**What is being asked**
Search term "none": copy each line of the data containing it.

Collected data:
=====

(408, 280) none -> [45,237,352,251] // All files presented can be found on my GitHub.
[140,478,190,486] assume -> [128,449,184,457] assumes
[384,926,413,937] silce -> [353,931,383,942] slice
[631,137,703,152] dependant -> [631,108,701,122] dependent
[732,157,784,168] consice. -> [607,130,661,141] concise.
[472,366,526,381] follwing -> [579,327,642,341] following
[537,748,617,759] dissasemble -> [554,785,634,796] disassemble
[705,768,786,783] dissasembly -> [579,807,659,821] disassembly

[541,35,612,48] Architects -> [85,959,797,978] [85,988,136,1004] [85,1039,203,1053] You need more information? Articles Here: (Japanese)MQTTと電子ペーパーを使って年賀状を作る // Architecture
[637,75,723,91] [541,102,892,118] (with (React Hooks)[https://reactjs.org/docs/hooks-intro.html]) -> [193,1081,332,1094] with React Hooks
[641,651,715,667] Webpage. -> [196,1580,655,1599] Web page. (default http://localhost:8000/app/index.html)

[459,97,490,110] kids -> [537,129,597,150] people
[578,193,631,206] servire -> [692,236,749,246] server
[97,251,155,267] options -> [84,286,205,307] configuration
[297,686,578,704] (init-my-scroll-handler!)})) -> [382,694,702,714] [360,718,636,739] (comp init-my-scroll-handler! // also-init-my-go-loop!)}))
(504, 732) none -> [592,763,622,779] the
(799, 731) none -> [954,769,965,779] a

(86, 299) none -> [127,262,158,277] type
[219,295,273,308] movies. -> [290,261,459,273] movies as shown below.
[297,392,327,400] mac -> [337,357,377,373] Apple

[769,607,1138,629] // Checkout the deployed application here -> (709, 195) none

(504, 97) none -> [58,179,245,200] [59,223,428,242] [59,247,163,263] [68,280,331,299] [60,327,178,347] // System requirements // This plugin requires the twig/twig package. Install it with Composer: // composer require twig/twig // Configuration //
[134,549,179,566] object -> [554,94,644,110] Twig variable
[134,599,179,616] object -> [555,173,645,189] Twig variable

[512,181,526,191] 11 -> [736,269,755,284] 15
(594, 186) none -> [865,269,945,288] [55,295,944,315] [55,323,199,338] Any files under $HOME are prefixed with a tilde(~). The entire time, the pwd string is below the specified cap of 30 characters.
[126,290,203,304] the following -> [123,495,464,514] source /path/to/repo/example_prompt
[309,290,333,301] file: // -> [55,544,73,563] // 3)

=====

**Problem solution**
(408, 280) none -> [45,237,352,251] // All files presented can be found on my GitHub.
(504, 732) none -> [592,763,622,779] the
(799, 731) none -> [954,769,965,779] a
(86, 299) none -> [127,262,158,277] type
[769,607,1138,629] // Checkout the deployed application here -> (709, 195) none
(504, 97) none -> [58,179,245,200] [59,223,428,242] [59,247,163,263] [68,280,331,299] [60,327,178,347] // System requirements // This plugin requires the twig/twig package. Install it with Composer: // composer require twig/twig // Configuration //
(594, 186) none -> [865,269,945,288] [55,295,944,315] [55,323,199,338] Any files under $HOME are prefixed with a tilde(~). The entire time, the pwd string is below the specified cap of 30 characters.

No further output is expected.